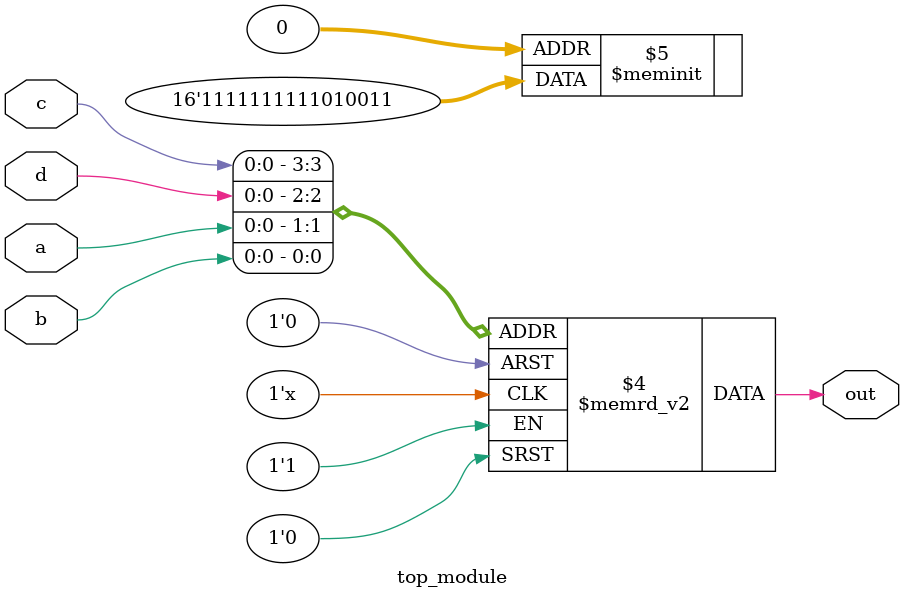
<source format=sv>
module top_module (
	input a, 
	input b,
	input c,
	input d,
	output reg out
);

always @(*) begin
	case ({c, d, a, b})
	4'b0000, 4'b0001, 4'b0100, 4'b0110, 4'b0111, 4'b1000, 4'b1001,
	4'b1010, 4'b1011, 4'b1100, 4'b1101, 4'b1110, 4'b1111: out = 1'b1;
	4'b0010, 4'b0011, 4'b0101, 4'b0110, 4'b0111, 4'b1101: out = 1'b0;
	4'b0000, 4'b0100: out = 1'b0;
	default: out = 1'b0;
	endcase
end

endmodule

</source>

- [Exercise instructions]: Repeat the listing word for word, but without its pictures.

- [Task response]:
<source format=sv>
module top_module (
	input a, 
	input b,
	input c,
	input d,
	output reg out
);

always @(*) begin
	case ({c, d, a, b})
	4'b0000, 4'b0001, 4'b0100, 4'b0110, 4'b0111, 4'b1000, 4'b1001,
	4'b1010, 4'b1011, 4'b1100, 4'b1101, 4'b1110, 4'b1111: out = 1'b1;
	4'b0010, 4'b0011, 4'b0101, 4'b0110, 4'b0111, 4'b1101: out = 1'b0;
	4'b0000, 4'b0100: out = 1'b0;
	default: out = 1'b0;
	endcase
end

endmodule

</source>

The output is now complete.